§ Exercise prompt: Using the forum thread below, decide whether each statement agrees with it: (a) the poster who prefers 3M Panelbond calls it cheap; (b) the lines in one poster's freak were stainless; (c) one poster used thickened epoxy for a trim tube. For each, answer yes or no and quote the words that decide it.
Top of Extract provided
I prefer to use 3m panelbond because it’s stupid strong but it isn’t cheap.

The lines in my freak were stainless and a giant pain in the ass to work with. You could go that route and use a hand bender. I’m going to change over to pex and see how that would work with stainless thru hull fittings.
 

Vumad

Super Hero, with a cape!
Location
St. Pete, FL
Packing with Clay or wax are both options. Leaving a waxed bolt in can work too.

On a piece of my tray I could access both sides, I waxed the bolt and bolted it in from the outside then covered it from the inside.

I didn’t do a trim tube but I did a cooling tube. I used thickened epoxy for that.

They do make a product for cleaning aluminum so it doesn’t immediately oxidize. The oxidation negatively affects the bond. Granted for a trim tube it’s not necessary. It’s a powder.
 

holygoat

Site Supporter
Location
Indiana, USA
When I add inserts i push a earplug into the threads to keep them clean or thread a bolt in with grease on the bottom face so the adhesive doesn’t stick.
I prefer to use 3m panelbond because it’s stupid strong but it isn’t cheap.

The lines in my freak were stainless and a giant pain in the ass to work with. You could go that route and use a hand bender. I’m going to change over to pex and see how that would work with stainless thru hull fittings.
Love the pex idea. Did you go through with it?
 

DylanS

Gorilla Smasher
Location
Lebanon Pa
Love the pex idea. Did you go through with it?
Bottom of Extract provided
Top of Dataset records
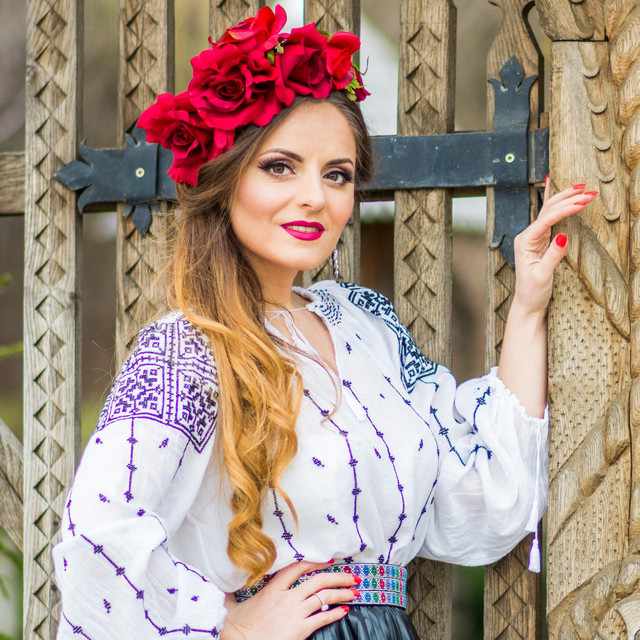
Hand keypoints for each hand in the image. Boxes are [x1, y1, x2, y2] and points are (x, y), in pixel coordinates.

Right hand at [220, 561, 359, 639]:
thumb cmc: (235, 628)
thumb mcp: (234, 604)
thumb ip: (233, 592)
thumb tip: (223, 586)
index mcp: (273, 589)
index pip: (297, 569)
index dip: (315, 563)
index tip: (328, 561)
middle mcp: (287, 598)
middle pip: (318, 581)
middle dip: (338, 577)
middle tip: (351, 577)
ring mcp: (294, 614)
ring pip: (324, 598)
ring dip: (342, 594)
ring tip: (354, 592)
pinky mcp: (300, 631)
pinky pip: (322, 618)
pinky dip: (335, 613)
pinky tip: (344, 611)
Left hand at [512, 179, 596, 314]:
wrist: (528, 303)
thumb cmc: (532, 292)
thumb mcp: (542, 276)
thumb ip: (552, 256)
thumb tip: (563, 236)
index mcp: (525, 242)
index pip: (547, 220)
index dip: (565, 209)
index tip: (583, 202)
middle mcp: (528, 236)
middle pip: (548, 210)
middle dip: (568, 198)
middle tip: (590, 191)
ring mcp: (535, 236)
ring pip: (550, 210)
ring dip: (566, 197)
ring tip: (583, 186)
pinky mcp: (542, 240)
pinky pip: (550, 216)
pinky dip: (554, 201)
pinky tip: (551, 183)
Bottom of Dataset records
§ Exercise solution:
(a) No: "it’s stupid strong but it isn’t cheap."
(b) Yes: "The lines in my freak were stainless"
(c) No: "I didn’t do a trim tube but I did a cooling tube. I used thickened epoxy for that."